### Data records ###

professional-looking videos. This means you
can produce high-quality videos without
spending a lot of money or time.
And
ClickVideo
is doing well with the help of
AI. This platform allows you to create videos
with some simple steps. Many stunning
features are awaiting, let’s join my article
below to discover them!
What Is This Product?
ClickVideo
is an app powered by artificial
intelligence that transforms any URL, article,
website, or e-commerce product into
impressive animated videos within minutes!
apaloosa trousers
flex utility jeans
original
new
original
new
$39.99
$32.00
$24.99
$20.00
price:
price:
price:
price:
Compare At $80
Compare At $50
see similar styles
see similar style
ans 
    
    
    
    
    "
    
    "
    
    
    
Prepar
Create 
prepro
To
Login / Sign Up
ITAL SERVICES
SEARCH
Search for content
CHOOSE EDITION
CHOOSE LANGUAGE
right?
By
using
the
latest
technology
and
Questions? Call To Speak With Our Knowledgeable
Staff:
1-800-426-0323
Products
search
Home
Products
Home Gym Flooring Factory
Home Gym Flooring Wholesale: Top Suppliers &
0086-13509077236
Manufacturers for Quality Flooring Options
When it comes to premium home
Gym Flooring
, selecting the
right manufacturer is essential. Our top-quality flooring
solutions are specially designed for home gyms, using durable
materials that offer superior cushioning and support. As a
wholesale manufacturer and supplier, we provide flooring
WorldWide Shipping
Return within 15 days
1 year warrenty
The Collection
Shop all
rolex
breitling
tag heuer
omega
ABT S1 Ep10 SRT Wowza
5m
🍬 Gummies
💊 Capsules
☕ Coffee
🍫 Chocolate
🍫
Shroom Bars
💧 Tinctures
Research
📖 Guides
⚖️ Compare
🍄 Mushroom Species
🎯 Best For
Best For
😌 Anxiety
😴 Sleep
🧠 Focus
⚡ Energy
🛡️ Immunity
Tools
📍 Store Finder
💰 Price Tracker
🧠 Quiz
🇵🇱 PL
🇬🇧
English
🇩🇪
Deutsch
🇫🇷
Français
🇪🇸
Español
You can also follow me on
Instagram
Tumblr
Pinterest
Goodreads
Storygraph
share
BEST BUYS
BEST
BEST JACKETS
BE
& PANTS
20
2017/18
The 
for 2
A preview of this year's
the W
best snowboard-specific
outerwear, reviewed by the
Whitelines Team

###

Which lines above contain the string "that"? Copy each of them, and match capitalization exactly.

intelligence that transforms any URL, article,
materials that offer superior cushioning and support. As a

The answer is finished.